## Dataset entries
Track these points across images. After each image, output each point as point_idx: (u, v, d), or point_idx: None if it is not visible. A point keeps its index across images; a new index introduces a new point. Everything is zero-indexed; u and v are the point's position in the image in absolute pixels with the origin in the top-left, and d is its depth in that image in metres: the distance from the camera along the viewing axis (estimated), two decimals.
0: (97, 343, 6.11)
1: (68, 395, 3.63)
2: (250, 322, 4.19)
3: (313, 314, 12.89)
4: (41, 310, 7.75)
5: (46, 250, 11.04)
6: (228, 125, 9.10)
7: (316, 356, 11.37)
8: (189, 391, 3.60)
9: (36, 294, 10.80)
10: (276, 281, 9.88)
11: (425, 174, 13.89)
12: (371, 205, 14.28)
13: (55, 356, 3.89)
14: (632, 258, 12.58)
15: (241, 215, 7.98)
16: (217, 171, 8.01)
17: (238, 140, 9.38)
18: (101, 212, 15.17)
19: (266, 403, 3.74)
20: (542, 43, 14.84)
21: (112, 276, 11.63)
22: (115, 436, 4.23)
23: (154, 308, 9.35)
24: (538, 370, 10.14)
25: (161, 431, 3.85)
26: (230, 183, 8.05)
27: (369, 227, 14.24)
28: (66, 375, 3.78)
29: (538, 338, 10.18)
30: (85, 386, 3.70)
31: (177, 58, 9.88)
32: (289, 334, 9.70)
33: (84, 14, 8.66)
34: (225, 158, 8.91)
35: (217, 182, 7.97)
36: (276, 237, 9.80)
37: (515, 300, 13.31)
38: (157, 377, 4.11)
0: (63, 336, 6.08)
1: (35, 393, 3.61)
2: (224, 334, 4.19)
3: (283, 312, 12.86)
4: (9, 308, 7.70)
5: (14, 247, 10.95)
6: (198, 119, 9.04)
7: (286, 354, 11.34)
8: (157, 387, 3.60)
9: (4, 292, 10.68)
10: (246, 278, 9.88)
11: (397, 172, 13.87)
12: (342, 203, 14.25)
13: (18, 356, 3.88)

* * *

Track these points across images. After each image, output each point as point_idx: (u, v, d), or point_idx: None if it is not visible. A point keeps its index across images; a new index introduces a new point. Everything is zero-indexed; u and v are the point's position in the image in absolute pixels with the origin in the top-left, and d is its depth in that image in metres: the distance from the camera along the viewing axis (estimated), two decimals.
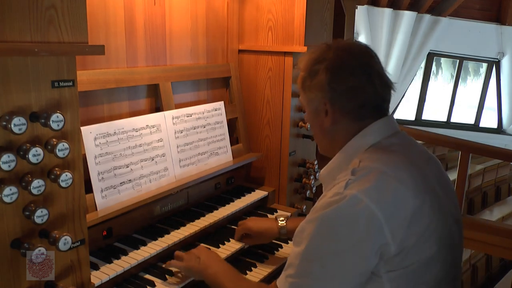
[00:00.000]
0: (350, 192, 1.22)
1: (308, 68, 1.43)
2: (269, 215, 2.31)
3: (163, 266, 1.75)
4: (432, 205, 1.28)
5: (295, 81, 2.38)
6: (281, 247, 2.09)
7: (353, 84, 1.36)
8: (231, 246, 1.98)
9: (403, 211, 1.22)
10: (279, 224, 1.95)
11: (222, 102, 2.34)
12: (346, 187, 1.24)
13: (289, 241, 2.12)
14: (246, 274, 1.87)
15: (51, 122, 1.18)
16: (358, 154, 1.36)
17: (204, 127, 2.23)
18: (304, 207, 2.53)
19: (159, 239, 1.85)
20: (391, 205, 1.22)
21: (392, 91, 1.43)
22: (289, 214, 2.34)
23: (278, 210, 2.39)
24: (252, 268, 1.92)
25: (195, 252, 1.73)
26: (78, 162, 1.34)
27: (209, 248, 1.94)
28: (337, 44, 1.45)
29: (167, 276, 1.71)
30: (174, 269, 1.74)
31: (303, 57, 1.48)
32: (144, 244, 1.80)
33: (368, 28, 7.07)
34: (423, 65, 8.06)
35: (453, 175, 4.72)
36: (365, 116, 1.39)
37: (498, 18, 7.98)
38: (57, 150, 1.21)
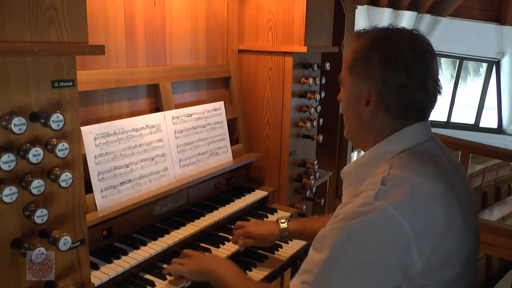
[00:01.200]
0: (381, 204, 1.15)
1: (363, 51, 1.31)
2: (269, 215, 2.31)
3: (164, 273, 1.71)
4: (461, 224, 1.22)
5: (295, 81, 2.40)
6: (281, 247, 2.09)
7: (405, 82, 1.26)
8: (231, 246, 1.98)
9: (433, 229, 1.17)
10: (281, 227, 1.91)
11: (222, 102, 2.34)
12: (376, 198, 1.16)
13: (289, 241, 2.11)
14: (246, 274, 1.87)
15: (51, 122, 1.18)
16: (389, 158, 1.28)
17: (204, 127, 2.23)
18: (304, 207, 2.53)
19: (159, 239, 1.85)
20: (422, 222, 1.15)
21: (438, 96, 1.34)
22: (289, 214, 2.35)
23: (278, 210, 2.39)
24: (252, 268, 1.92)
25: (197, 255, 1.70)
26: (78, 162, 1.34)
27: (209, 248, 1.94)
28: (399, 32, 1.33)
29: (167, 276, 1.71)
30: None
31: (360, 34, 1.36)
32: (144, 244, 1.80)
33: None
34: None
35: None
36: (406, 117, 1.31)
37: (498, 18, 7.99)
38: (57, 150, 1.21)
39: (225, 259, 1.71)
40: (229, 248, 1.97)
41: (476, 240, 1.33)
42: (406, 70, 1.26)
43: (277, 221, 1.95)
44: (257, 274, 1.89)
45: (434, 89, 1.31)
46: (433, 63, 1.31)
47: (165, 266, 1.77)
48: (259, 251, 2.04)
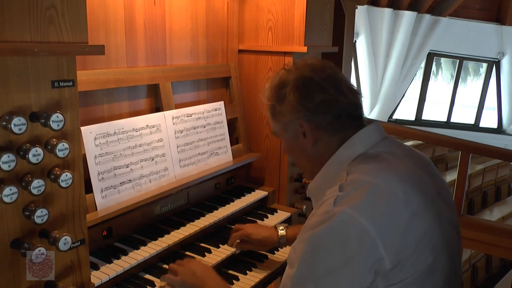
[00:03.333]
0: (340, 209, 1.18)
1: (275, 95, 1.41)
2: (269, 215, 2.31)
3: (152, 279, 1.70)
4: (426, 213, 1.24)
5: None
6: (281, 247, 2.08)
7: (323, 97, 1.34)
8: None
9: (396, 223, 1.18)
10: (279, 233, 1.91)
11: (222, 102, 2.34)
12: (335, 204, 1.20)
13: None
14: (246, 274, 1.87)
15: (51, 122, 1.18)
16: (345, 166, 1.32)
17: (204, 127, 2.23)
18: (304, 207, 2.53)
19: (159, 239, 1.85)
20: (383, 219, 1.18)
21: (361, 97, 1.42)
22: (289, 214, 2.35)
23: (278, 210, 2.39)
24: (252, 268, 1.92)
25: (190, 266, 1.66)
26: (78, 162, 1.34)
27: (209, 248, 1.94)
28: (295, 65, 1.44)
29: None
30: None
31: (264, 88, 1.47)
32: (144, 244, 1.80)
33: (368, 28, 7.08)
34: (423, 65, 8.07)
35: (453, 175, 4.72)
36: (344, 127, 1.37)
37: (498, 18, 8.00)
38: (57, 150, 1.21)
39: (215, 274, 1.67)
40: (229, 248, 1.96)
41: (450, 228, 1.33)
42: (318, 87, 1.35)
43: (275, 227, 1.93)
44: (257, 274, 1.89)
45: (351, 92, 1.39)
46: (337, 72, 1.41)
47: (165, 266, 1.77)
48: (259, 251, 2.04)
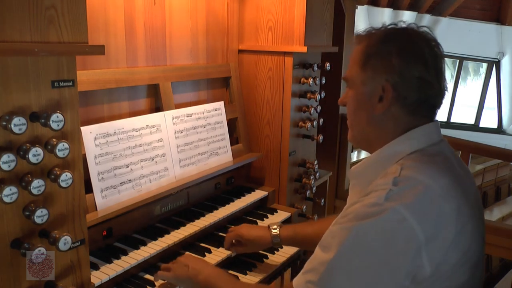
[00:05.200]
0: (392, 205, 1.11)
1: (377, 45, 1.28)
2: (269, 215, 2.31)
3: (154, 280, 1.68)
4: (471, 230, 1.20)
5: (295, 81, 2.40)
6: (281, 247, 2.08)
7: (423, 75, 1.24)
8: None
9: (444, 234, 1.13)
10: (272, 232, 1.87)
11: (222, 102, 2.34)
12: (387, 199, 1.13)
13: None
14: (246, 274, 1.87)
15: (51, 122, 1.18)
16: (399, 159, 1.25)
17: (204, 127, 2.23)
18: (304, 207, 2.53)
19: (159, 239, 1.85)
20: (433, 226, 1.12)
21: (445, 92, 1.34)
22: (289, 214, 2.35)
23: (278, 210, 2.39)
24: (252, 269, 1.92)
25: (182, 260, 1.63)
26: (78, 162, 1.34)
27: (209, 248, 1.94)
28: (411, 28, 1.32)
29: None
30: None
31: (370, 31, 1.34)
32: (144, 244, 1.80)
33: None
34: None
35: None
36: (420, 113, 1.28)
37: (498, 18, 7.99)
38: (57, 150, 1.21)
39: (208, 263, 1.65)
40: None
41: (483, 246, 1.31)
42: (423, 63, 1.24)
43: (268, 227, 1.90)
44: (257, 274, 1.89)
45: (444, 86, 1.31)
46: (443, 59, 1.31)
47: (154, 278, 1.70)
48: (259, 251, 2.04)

...

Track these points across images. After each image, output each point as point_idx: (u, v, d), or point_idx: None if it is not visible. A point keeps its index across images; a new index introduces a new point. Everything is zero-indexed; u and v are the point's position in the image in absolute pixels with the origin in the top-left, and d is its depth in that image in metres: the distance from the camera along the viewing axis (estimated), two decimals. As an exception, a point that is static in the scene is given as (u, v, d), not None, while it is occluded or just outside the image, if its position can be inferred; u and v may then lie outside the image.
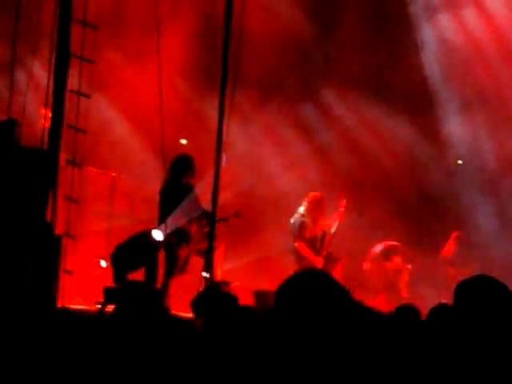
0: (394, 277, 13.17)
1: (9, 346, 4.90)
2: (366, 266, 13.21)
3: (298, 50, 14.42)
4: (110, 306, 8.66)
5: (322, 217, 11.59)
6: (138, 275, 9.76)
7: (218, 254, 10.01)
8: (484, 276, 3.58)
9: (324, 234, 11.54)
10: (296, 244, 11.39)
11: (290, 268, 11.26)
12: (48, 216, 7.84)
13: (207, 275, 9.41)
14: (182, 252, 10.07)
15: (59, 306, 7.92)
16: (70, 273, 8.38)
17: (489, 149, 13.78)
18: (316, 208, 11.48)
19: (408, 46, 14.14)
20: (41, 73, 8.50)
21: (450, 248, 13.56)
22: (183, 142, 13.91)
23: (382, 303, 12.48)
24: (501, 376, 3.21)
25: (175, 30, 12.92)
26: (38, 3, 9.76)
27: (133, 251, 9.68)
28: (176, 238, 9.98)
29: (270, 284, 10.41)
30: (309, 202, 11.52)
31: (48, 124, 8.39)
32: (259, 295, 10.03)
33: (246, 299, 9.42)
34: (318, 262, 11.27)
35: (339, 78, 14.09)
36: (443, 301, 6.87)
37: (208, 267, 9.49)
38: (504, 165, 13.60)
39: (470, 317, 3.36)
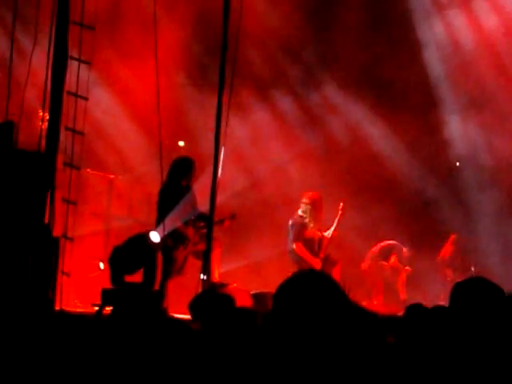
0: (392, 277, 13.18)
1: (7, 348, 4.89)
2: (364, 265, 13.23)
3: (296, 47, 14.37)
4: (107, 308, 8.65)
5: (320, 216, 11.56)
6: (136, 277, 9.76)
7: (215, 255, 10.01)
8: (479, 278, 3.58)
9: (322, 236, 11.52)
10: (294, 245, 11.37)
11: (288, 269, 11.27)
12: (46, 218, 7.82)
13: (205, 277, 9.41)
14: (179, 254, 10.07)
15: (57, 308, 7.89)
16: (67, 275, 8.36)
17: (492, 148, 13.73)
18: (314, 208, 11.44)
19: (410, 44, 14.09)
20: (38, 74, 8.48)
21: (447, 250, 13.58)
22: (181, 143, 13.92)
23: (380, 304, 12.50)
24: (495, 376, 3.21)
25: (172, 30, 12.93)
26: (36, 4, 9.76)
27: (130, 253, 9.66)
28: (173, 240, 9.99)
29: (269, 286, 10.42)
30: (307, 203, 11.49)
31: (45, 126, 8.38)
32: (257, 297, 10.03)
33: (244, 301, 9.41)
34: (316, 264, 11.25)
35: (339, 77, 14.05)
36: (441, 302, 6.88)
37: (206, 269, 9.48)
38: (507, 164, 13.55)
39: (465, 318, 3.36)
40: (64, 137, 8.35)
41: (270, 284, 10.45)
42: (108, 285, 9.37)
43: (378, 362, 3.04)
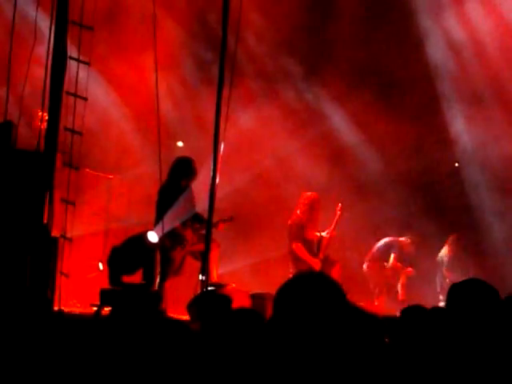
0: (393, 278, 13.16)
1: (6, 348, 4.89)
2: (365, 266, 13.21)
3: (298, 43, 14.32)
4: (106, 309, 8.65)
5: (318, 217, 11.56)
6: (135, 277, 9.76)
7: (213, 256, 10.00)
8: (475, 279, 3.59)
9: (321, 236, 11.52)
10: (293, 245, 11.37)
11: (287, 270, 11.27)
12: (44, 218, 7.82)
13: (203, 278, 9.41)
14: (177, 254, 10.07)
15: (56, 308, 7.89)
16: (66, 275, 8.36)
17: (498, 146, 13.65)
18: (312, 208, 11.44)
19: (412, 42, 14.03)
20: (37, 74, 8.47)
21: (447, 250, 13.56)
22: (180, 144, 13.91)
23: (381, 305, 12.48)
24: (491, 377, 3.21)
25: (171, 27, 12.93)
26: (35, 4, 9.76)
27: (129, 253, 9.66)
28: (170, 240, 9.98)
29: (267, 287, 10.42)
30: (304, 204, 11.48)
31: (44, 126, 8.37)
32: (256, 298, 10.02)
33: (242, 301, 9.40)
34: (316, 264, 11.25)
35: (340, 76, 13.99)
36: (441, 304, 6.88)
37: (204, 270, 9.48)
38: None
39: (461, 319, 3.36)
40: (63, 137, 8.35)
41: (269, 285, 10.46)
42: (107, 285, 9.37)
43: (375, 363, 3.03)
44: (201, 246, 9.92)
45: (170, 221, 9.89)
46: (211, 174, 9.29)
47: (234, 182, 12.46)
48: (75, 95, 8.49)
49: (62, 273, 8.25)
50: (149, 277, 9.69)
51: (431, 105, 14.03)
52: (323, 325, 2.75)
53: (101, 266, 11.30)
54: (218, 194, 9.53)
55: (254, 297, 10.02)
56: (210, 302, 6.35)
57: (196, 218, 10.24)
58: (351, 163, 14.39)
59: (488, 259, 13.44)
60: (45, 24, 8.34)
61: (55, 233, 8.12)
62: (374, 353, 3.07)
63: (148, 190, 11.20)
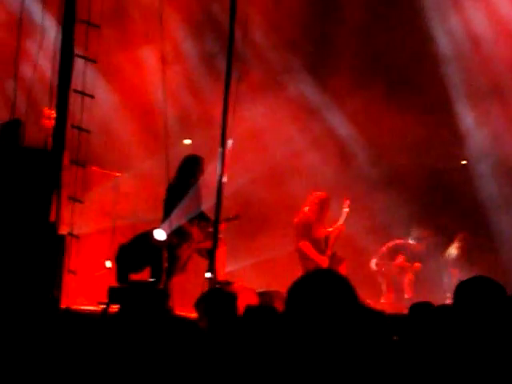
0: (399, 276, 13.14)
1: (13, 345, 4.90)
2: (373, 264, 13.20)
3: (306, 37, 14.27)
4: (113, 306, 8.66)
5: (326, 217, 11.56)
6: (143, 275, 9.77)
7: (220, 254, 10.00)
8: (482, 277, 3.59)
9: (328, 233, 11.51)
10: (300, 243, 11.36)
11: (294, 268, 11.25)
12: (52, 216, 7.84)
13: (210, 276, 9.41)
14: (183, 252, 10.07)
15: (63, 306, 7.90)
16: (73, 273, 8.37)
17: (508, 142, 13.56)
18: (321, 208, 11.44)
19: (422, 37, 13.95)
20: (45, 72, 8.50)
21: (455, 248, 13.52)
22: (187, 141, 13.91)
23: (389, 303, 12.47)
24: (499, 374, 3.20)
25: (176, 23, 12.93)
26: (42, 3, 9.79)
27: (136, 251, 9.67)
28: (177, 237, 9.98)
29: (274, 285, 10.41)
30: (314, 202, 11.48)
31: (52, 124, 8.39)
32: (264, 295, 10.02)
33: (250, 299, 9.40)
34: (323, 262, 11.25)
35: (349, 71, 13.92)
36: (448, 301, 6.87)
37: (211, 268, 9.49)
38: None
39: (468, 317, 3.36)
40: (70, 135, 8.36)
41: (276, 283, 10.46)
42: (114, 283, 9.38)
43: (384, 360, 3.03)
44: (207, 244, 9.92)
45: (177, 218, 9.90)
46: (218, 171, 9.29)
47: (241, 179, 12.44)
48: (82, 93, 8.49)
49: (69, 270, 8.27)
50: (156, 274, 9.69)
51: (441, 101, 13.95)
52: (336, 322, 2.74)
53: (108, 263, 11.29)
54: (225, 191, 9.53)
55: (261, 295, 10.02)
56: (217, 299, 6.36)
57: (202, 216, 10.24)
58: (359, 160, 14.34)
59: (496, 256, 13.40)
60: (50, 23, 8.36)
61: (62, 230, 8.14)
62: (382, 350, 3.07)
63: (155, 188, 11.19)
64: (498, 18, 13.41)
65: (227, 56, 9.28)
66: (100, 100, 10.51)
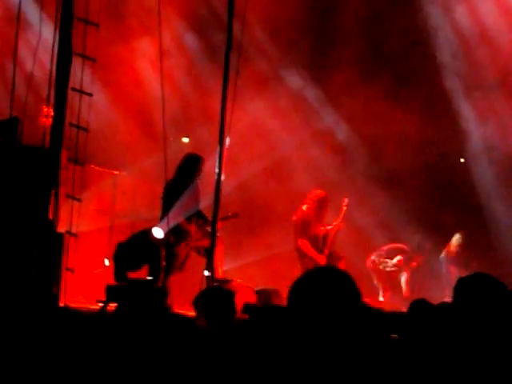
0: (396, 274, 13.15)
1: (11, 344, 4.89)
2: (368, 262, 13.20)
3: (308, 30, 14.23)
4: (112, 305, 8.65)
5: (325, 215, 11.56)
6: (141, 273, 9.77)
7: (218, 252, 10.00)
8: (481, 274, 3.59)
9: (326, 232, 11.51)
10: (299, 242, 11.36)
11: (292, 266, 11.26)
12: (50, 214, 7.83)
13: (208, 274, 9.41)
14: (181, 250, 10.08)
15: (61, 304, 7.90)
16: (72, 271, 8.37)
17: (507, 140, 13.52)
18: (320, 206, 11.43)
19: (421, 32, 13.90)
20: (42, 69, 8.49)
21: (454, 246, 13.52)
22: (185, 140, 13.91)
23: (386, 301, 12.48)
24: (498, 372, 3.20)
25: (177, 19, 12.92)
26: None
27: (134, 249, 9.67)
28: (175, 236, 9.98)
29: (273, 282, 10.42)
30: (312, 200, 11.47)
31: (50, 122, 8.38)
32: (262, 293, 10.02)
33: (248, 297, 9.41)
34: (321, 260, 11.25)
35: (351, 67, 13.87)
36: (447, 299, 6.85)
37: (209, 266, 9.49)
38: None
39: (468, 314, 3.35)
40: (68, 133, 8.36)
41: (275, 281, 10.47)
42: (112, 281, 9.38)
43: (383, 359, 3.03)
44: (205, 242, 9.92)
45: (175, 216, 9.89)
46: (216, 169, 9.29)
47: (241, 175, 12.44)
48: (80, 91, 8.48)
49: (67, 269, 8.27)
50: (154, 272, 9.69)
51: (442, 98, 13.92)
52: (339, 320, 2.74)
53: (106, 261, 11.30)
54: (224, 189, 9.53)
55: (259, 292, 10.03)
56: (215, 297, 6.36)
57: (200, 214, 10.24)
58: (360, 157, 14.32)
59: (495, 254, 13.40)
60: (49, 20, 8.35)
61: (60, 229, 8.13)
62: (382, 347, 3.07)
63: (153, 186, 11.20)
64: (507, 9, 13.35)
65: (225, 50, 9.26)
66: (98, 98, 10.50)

## Problem details
Retype only the stretch of lines above starting at the one with "17: (238, 140, 9.38)" and stopping at the one with "13: (18, 356, 3.88)", exactly as written, with both kept.

## Solved exercise
17: (238, 140, 9.38)
18: (101, 212, 15.17)
19: (266, 403, 3.74)
20: (542, 43, 14.84)
21: (112, 276, 11.63)
22: (115, 436, 4.23)
23: (154, 308, 9.35)
24: (538, 370, 10.14)
25: (161, 431, 3.85)
26: (230, 183, 8.05)
27: (369, 227, 14.24)
28: (66, 375, 3.78)
29: (538, 338, 10.18)
30: (85, 386, 3.70)
31: (177, 58, 9.88)
32: (289, 334, 9.70)
33: (84, 14, 8.66)
34: (225, 158, 8.91)
35: (217, 182, 7.97)
36: (276, 237, 9.80)
37: (515, 300, 13.31)
38: (157, 377, 4.11)
0: (63, 336, 6.08)
1: (35, 393, 3.61)
2: (224, 334, 4.19)
3: (283, 312, 12.86)
4: (9, 308, 7.70)
5: (14, 247, 10.95)
6: (198, 119, 9.04)
7: (286, 354, 11.34)
8: (157, 387, 3.60)
9: (4, 292, 10.68)
10: (246, 278, 9.88)
11: (397, 172, 13.87)
12: (342, 203, 14.25)
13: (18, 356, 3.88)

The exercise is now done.